Allusion aux souffrances qu’Israël a dû subir de la part des païens (verset 34) et à celles dont le prophète et les fidèles ont été les objets de la part de leurs compatriotes.
Les injustices les plus révoltantes qui se commettent sur la terre sont connues de Dieu et réservées à son jugement ; nouveau motif de patience pour le fidèle.
Aucun dessein humain ne peut s’accomplir si Dieu ne le ratifie (verset 37).
Les maux, le bien, désignent ici non le bien ou le mal moral, mais la destinée heureuse ou malheureuse (Ésaïe 45.7 ; Amos 3.3-6).
De son péché. Ces derniers mots forment la transition au morceau suivant.
Le prophète invite ses frères à la conversion et prononce la confession de leurs fautes : tel doit être, en effet, le fruit du renouvellement de la confiance en Dieu, tel qu’il a été décrit dans le morceau précédent.
Pour pleurer son péché, il faut commencer par le connaître (verset 40) ; une fois qu’il est connu, il faut le confesser (versets 41 à 42).
Littéralement : Élevons nos cœurs vers nos mains. Les mains sont déjà levées pour prier ; mais le cœur doit se joindre à elles.
Tu n’as pas pardonné. Ces derniers mots forment la transition à la description du châtiment dans les versets suivants.
La colère de Dieu est comparée à une nuée dans laquelle il s’enveloppe pour ne pas laisser la prière de son peuple pénétrer jusqu’à lui ; comparez verset 8.
Comparez 1 Corinthiens 4.13.
Comparez Lamentations 2.16 et Jérémie 48.43.
La frayeur désigne tous les moyens par lesquels on effraie le gibier et la fosse le piège dans lequel il va tomber.
Comparez Lamentations 1.16 ; Lamentations 2.11.
Mon œil me fait mal à force de pleurer la ruine de mon peuple ; comparez Lamentations 1.4 ; Lamentations 2.10.
Le prophète fait ici allusion à ses souffrances bien connues dans les temps qui ont précédé la ruine, comparez entre autres Jérémie chapitre 38. Mais ce tableau est poétique et l’on ne doit pas prendre tous les détails à la lettre.
Comparez Psaumes 11.4.
Mes ennemis : ses compatriotes acharnés à sa perte.
Jeté une pierre sur moi : pour fermer sur lui l’ouverture de la fosse. Il devait être désormais un homme oublié.
Les eaux : sans doute les eaux qui montent dans le puits où on l’a enfermé. Les eaux sont fréquemment, dans l’Ancien Testament, l’image d’un danger de mort imminent (Psaumes 42.8 ; Psaumes 18.17, etc.).

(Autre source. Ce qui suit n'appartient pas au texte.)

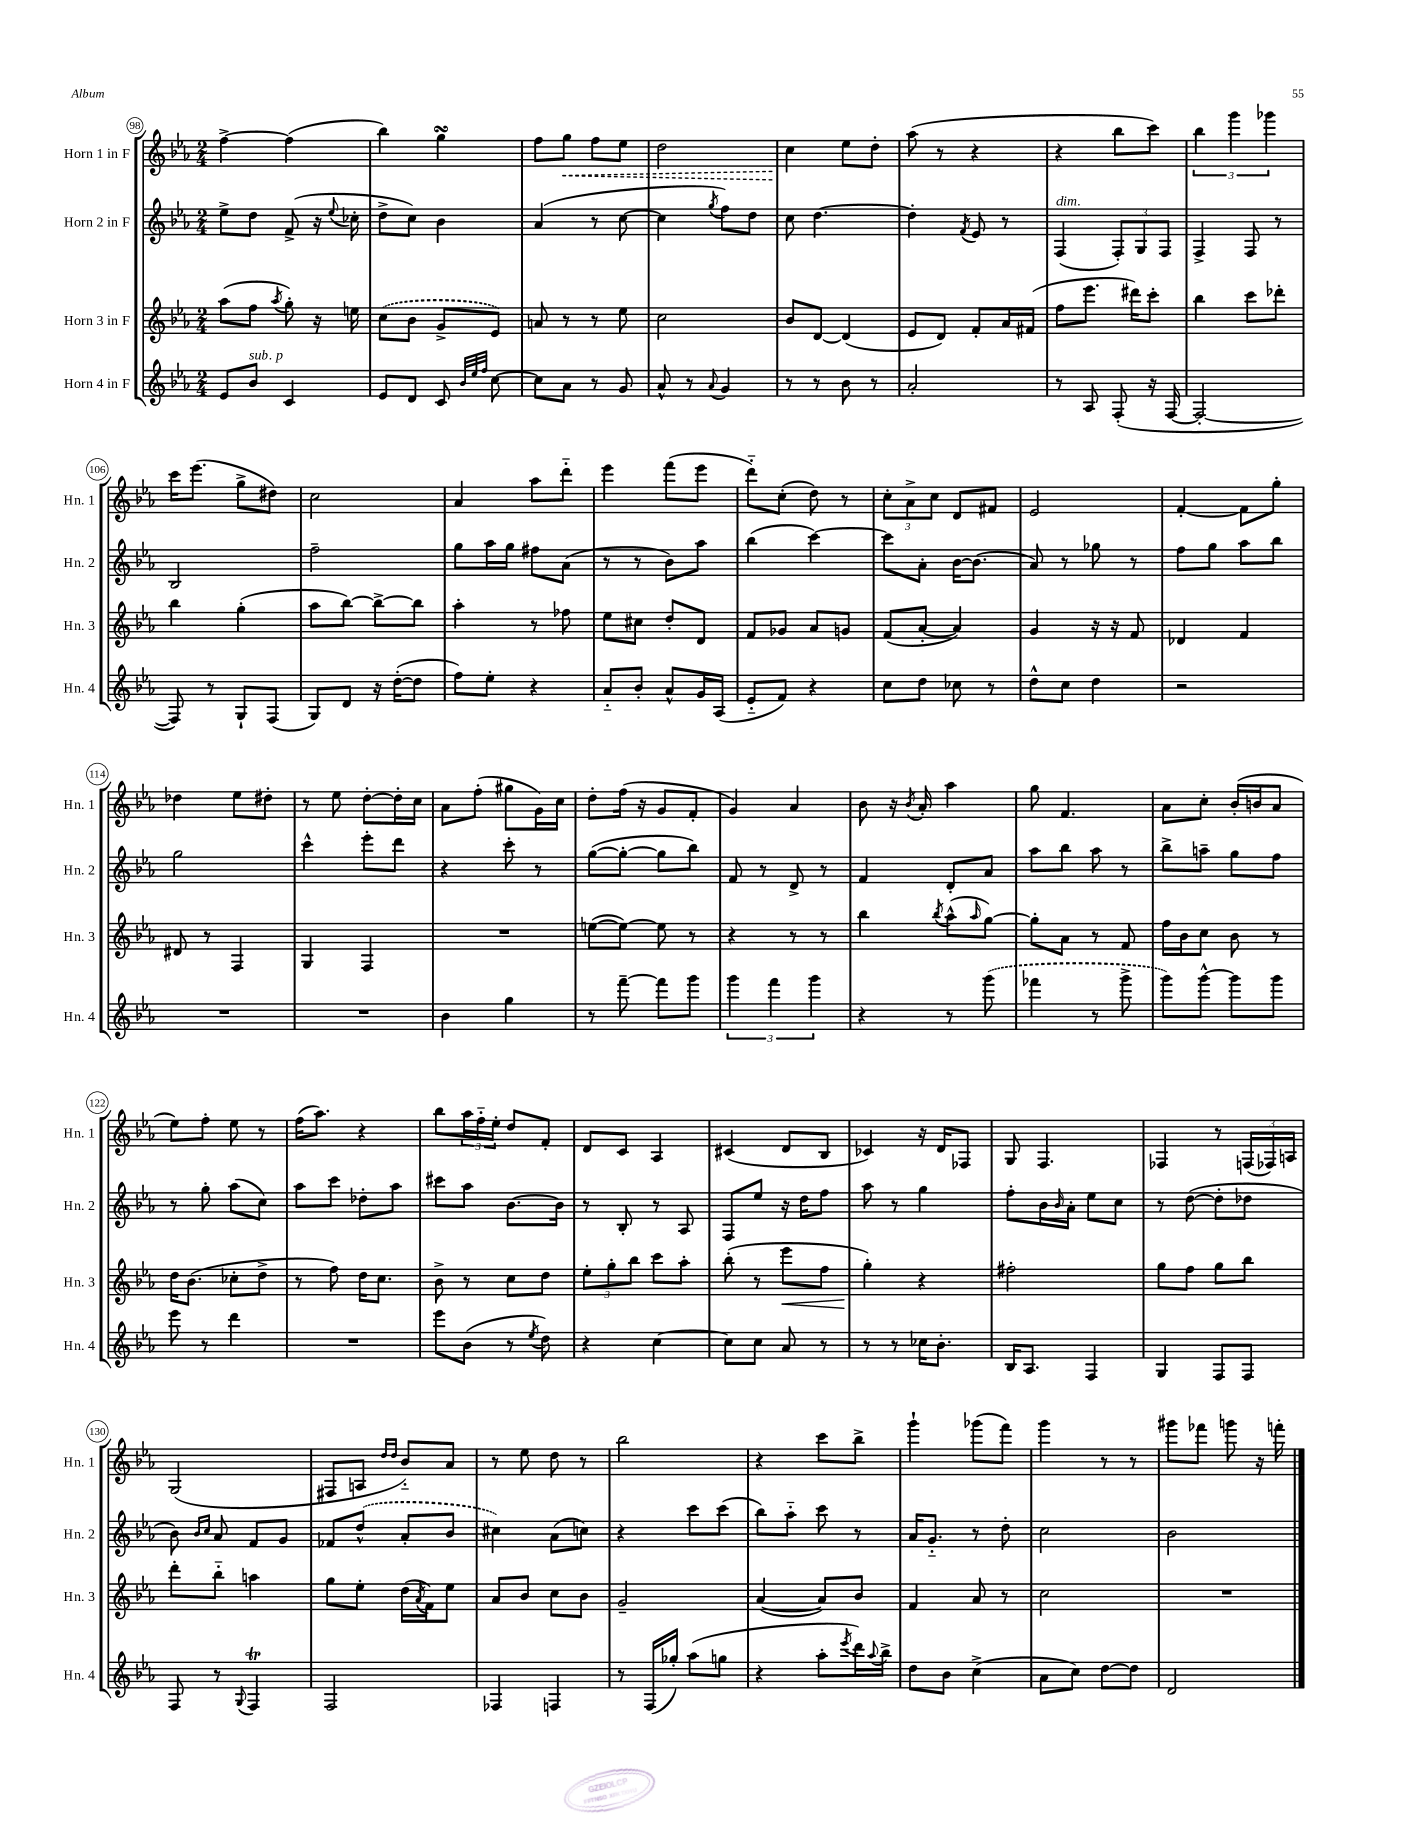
<<
\new StaffGroup <<
\new Staff = "s0" \with { instrumentName = "Horn 1 in F" shortInstrumentName = "Hn. 1" } {
    \clef treble \key ees \major \numericTimeSignature \time 2/4
    f''4~-> f''4( |
    bes''4) g''4\turn |
    f''8 \once \override Hairpin.style = #'dashed-line g''8\< f''8 ees''8 |
    d''2 |
    c''4\! ees''8 d''8-. |
    aes''8( r8 r4 |
    r4 bes''8 c'''8) |
    \tuplet 3/2 { bes''4 g'''4 ges'''4 } |
    c'''16 ees'''8.( g''8-> dis''8) |
    c''2 |
    aes'4 aes''8 d'''8-_ |
    ees'''4 f'''8( ees'''8 |
    d'''8-_) c''8-.( d''8) r8 |
    \tuplet 3/2 { c''8-. aes'8-> c''8 } d'8 fis'8 |
    ees'2 |
    f'4~-. f'8 g''8-. |
    des''4 ees''8 dis''8-. |
    r8 ees''8 d''8~-. d''16-. c''16 |
    aes'8 f''8-.( gis''8 g'16) c''16 |
    d''8-. f''16( r16 g'8 f'8-. |
    g'4) aes'4 |
    bes'8 r16 \acciaccatura { bes'8 } aes'16-. aes''4 |
    g''8 f'4. |
    aes'8 c''8-. bes'16-.( b'16 aes'8 |
    ees''8) f''8-. ees''8 r8 |
    f''16( aes''8.) r4 |
    bes''8 \tuplet 3/2 { aes''16 f''16-_ ees''16-. } d''8 f'8-. |
    d'8 c'8 aes4 |
    cis'4( d'8 bes8 |
    ces'4) r16 d'16 fes8 |
    g8 f4. |
    fes4 r8 \tuplet 3/2 { f16( fes16) a16 } |
    g2( |
    fis8 a8 \grace { d''16 d''16 } bes'8-_) aes'8 |
    r8 ees''8 d''8 r8 |
    bes''2 |
    r4 c'''8 bes''8-> |
    g'''4-! ges'''8( f'''8) |
    g'''4 r8 r8 |
    gis'''8 fes'''8 g'''8 r16 f'''16-. \bar "|." |
}
\new Staff = "s1" \with { instrumentName = "Horn 2 in F" shortInstrumentName = "Hn. 2" } {
    \clef treble \key ees \major \numericTimeSignature \time 2/4
    ees''8-> d''8 f'8->( r16 \appoggiatura { ees''8 } ces''16-. |
    d''8-> c''8) bes'4 |
    aes'4( r8 c''8~ |
    c''4 \acciaccatura { g''8 } f''8) d''8 |
    c''8 d''4.~ |
    d''4-. \acciaccatura { f'8 } ees'8 r8 |
    f4^\markup { \italic "dim." }( \tuplet 3/2 { f8-.) g8 f8 } |
    f4-> f8 r8 |
    bes2 |
    f''2-- |
    g''8 aes''16 g''16 fis''8 aes'8( |
    r8 r8 bes'8) aes''8 |
    bes''4( c'''4~) |
    c'''8 aes'8-. bes'16~ bes'8.( |
    aes'8) r8 ges''8 r8 |
    f''8 g''8 aes''8 bes''8 |
    g''2 |
    c'''4-^ ees'''8-. d'''8 |
    r4 c'''8-. r8 |
    g''8~( g''8~-. g''8 bes''8) |
    f'8 r8 d'8-> r8 |
    f'4 d'8-. aes'8 |
    aes''8 bes''8 aes''8 r8 |
    bes''8-> a''8-- g''8 f''8 |
    r8 g''8-. aes''8( c''8) |
    aes''8 c'''8 des''8-. aes''8 |
    cis'''8 aes''8 bes'8.~ bes'16 |
    r8 bes8-. r8 aes8 |
    f8 ees''8 r16 d''16 f''8 |
    aes''8 r8 g''4 |
    f''8-. bes'16 \grace { bes'16 } aes'16-. ees''8 c''8 |
    r8 d''8~( d''8-. des''8 |
    bes'8) \grace { bes'16 c''16 } aes'8 f'8 g'8 |
    fes'8 \once \slurDashed d''8-^( aes'8-. bes'8 |
    cis''4) aes'8( c''8) |
    r4 c'''8 c'''8( |
    bes''8) aes''8-_ c'''8 r8 |
    aes'16 g'8.-_ r8 d''8-. |
    c''2 |
    bes'2 \bar "|." |
}
\new Staff = "s2" \with { instrumentName = "Horn 3 in F" shortInstrumentName = "Hn. 3" } {
    \clef treble \key ees \major \numericTimeSignature \time 2/4
    aes''8( f''8 \acciaccatura { aes''8 } g''8-.) r16 e''16 |
    \once \slurDashed c''8( bes'8 g'8-> ees'8) |
    a'8 r8 r8 ees''8 |
    c''2 |
    bes'8 d'8~ d'4( |
    ees'8 d'8) f'8-. aes'16 fis'16( |
    f''8 ees'''8. dis'''16) c'''8-. |
    bes''4 c'''8 des'''8-. |
    bes''4 g''4-.( |
    aes''8 bes''8~) bes''8~-> bes''8 |
    aes''4-. r8 fes''8 |
    ees''8 cis''8 d''8-. d'8 |
    f'8 ges'8 aes'8 g'8 |
    f'8( aes'8~-. aes'4) |
    g'4 r16 r16 f'8 |
    des'4 f'4 |
    dis'8 r8 f4 |
    g4 f4 |
    R2 |
    e''8~( e''8~) e''8 r8 |
    r4 r8 r8 |
    bes''4 \acciaccatura { bes''8 } aes''8-^( \grace { aes''16 } g''8~) |
    g''8-. aes'8 r8 f'8 |
    f''16 bes'16 c''8 bes'8 r8 |
    d''16 bes'8.( ces''8-. d''8-> |
    r8 f''8) d''16 c''8. |
    bes'8-> r8 c''8 d''8 |
    \tuplet 3/2 { ees''8-. g''8-. bes''8 } c'''8 aes''8-. |
    bes''8-.( r8 ees'''8\< f''8 |
    g''4-.\!) r4 |
    fis''2-. |
    g''8 f''8 g''8 bes''8 |
    d'''8-. bes''8-_ a''4 |
    g''8 ees''8-. d''16( \acciaccatura { aes'8 } f'16) ees''8 |
    aes'8 bes'8 c''8 bes'8 |
    g'2-- |
    aes'4~( aes'8) bes'8 |
    f'4 aes'8 r8 |
    c''2 |
    R2 \bar "|." |
}
\new Staff = "s3" \with { instrumentName = "Horn 4 in F" shortInstrumentName = "Hn. 4" } {
    \clef treble \key ees \major \numericTimeSignature \time 2/4
    ees'8 bes'8^\markup { \italic "sub. p" } c'4 |
    ees'8 d'8 c'8 \grace { bes'32 ees''32 f''32 } c''8~ |
    c''8 aes'8 r8 g'8 |
    aes'8-^ r8 \appoggiatura { aes'8 } g'4 |
    r8 r8 bes'8 r8 |
    aes'2-. |
    r8 aes8 f8-.( r16 f16~ |
    f2~-. |
    f8) r8 g8-! f8( |
    g8) d'8 r16 d''16~-.( d''8 |
    f''8) ees''8-. r4 |
    aes'8-_ bes'8-. aes'8-^ g'16 aes16( |
    ees'8-_ f'8) r4 |
    c''8 d''8 ces''8 r8 |
    d''8-^ c''8 d''4 |
    r2 |
    R2 |
    R2 |
    bes'4 g''4 |
    r8 f'''8~-- f'''8 g'''8 |
    \tuplet 3/2 { g'''4 f'''4 g'''4 } |
    r4 r8 \once \slurDashed g'''8( |
    fes'''4 r8 g'''8-> |
    g'''8) g'''8~-^ g'''8 g'''8 |
    ees'''8 r8 d'''4 |
    R2 |
    ees'''8 bes'8( r8 \acciaccatura { ees''8 } d''8) |
    r4 c''4~ |
    c''8 c''8 aes'8 r8 |
    r8 r8 ces''16 bes'8.-. |
    bes16 aes8. f4 |
    g4 f8 f8 |
    f8 r8 \appoggiatura { g8 } f4\trill |
    f2 |
    fes4 f4 |
    r8 f16( ges''16-.) aes''8( g''8 |
    r4 aes''8-. \acciaccatura { ees'''8 } d'''16) \appoggiatura { aes''8 } bes''16-> |
    d''8 bes'8 c''4->( |
    aes'8 c''8) d''8~ d''8 |
    d'2 \bar "|." |
}
>>
>>
\layout { \context { \Score currentBarNumber = #98 \override BarNumber.stencil = #(make-stencil-circler 0.1 0.3 ly:text-interface::print) } }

Le prophète se fortifie, en vue de ses souffrances actuelles, par le souvenir de l’exaucement et de la délivrance qu’il avait obtenus dans ce moment d’extrême détresse.
La fosse des enfers : littéralement : la fosse des lieux bas. Il veut parler du lieu des morts, qu’on se représentait placé dans le sein de la terre et où il se croyait prêt à descendre. Comparez Psaumes 88.7.
Dieu a pris alors la défense du prophète et l’a merveilleusement délivré (verset 58). Mais il est encore en proie aux mauvais traitements de ses compatriotes (versets 59 et 60). Il s’agit sans doute dans ce passage de ce qu’il a eu à souffrir de leur part après la ruine de Jérusalem et jusqu’en Égypte (comparez Jérémie chapitres 43 à 45). Mais encore ici il ne voit dans son sort personnel que l’exemple des souffrances d’Israël tout entier ; par conséquent le châtiment qu’il attend pour ses ennemis, doit frapper à plus forte raison ceux de son peuple.
Leur chanson : comparez verset 14.
Tu les rétribueras… Comparez Romains 11.8-10.
Endurcissement : littéralement : couverture. L’image est celle d’un voile qui empêche de voir ; comparez 2 Corinthiens 3.15. Il vient un moment où ceux qui ont volontairement et obstinément repoussé la lumière, sont rendus incapables de la discerner et abandonnés à l’esprit de mensonge auquel ils se sont livrés ; comparez Ésaïe 6.9-10 ; 2 Thessaloniciens 2.11-12.
Les cieux de l’Éternel. Il eût pu dire : tes cieux. Mais cette expression doit rappeler que les cieux d’un être tel que le Dieu saint, ne doivent abriter rien d’impur. Psaumes 104.35.